The exercise:
Copy the data below word for word, one line at a time, and leave out the pictures.
<<<<
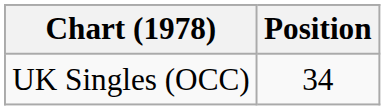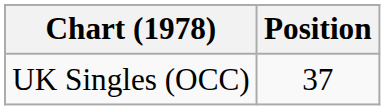UK Singles (OCC) | Position: 34 -> 37
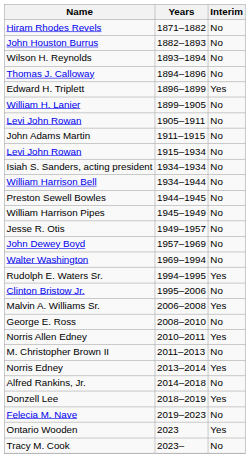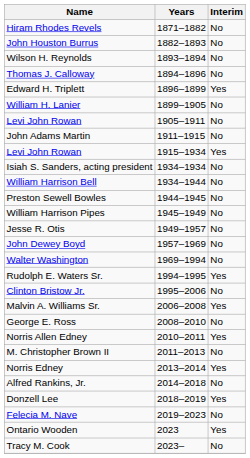Levi John Rowan / 1915–1934 | Interim: No -> Yes
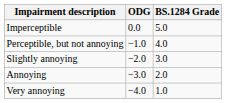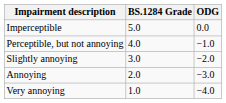columns swapped: BS.1284 Grade <-> ODG
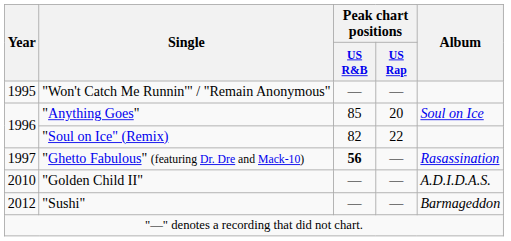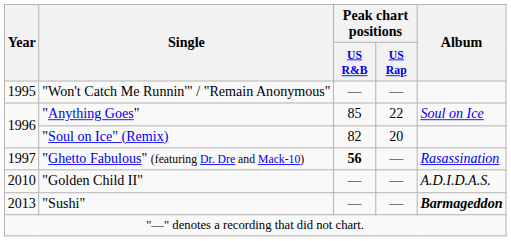"Anything Goes" | Peak chart positions / US Rap: 20 -> 22
"Soul on Ice" (Remix) | Peak chart positions / US Rap: 22 -> 20
"Sushi" | Year: 2012 -> 2013
"Sushi" | Album: normal -> bold
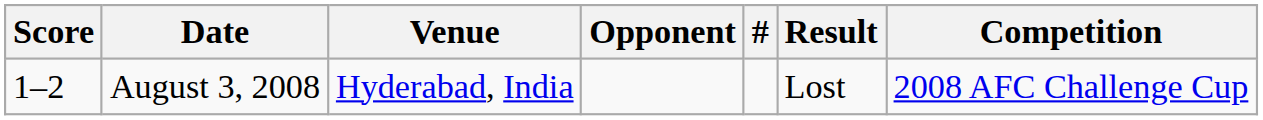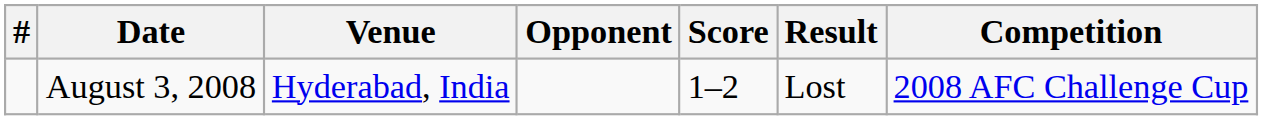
>>>>
Task result:
UK Singles (OCC) | Position: 34 -> 37
Levi John Rowan / 1915–1934 | Interim: No -> Yes
columns swapped: BS.1284 Grade <-> ODG
"Anything Goes" | Peak chart positions / US Rap: 20 -> 22
"Soul on Ice" (Remix) | Peak chart positions / US Rap: 22 -> 20
"Sushi" | Year: 2012 -> 2013
"Sushi" | Album: normal -> bold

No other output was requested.